A woman’s sex drive is ruled by her brain; a man’s is ruled by something a little farther south. If the brain is not engaged, her body won’t follow. Touch the body before the brain says yes, and everything snaps, like a giant mousetrap.

But it’s not that we never like these things. On the contrary, they work wonderfully well—if we’re already in the “yes” state. But don’t treat her like all engines are revved when they’re not.

That leaves guys with a bit of a dilemma. You want to move her from “no” to “yes”, but you’re not allowed to touch anything or say anything that screams of sex. What do you do?

Remember the key to passion isn’t a body part; it’s intimacy. Don’t grab her body; touch her heart. There’s a reason make-up sex is often so passionate; you’ve had a fight, and you’ve made up, and so you’ve both shared very emotional things. You feel heard. You feel validated. You’ve been intimate, even if it’s been through a difficult experience. And it’s that intimacy, even more than the reconciliation, that she’s reacting to.

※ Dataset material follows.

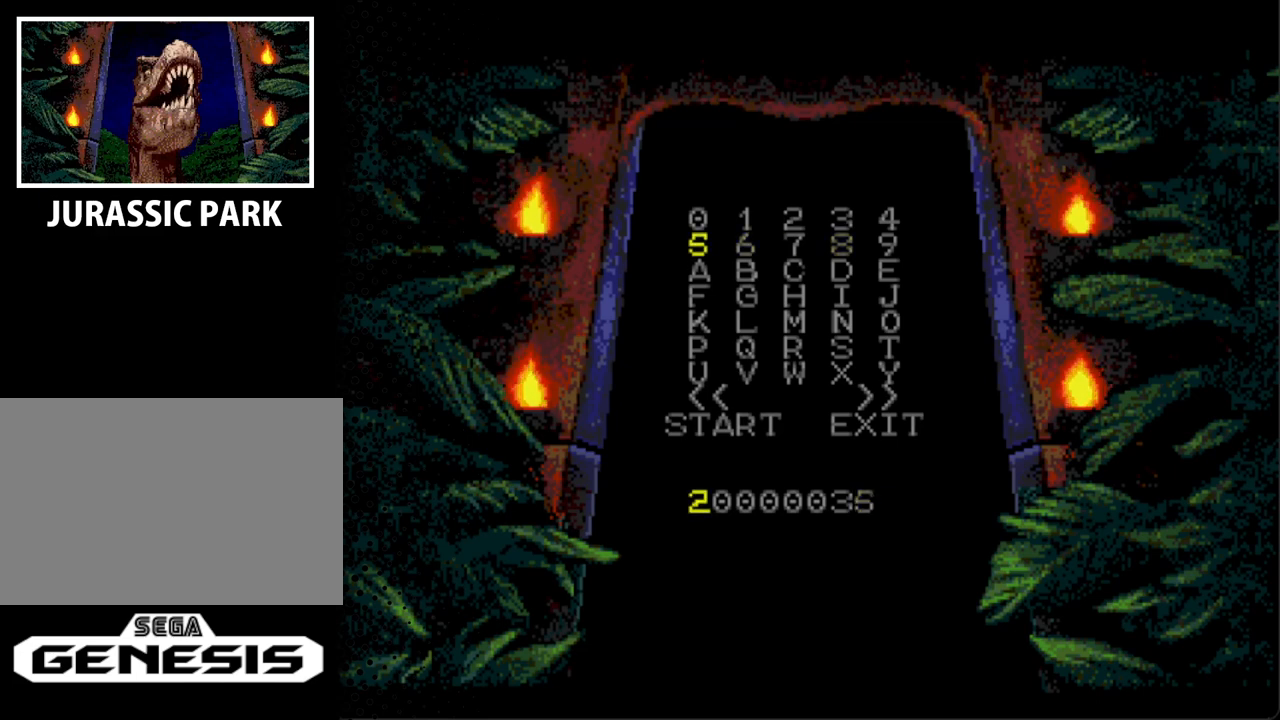
{"buttons": [], "events": [[167, "DPAD_DOWN", "down"], [233, "DPAD_DOWN", "up"], [367, "DPAD_DOWN", "down"], [500, "DPAD_DOWN", "up"]]}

God designed sex to be a man’s doorway to intimacy, but He designed intimacy to be woman’s doorway into sex. Marriage unites two people with very different drives, and in order to create real harmony, we have to become unselfish and reach out to meet each other’s needs. She’s not weird or strange or frigid. She just needs to feel like she’s one with you before she physically becomes one with you.

What do you do if you turn to mush and she’s still a “no”? Talk to her about it. Ask her what would help her to feel more intimate. Certainly explain your frustration. But also spend more time with her away from a screen just having fun. Nurture your relationship. Love the whole person. And whatever you do, keep your hands to yourself.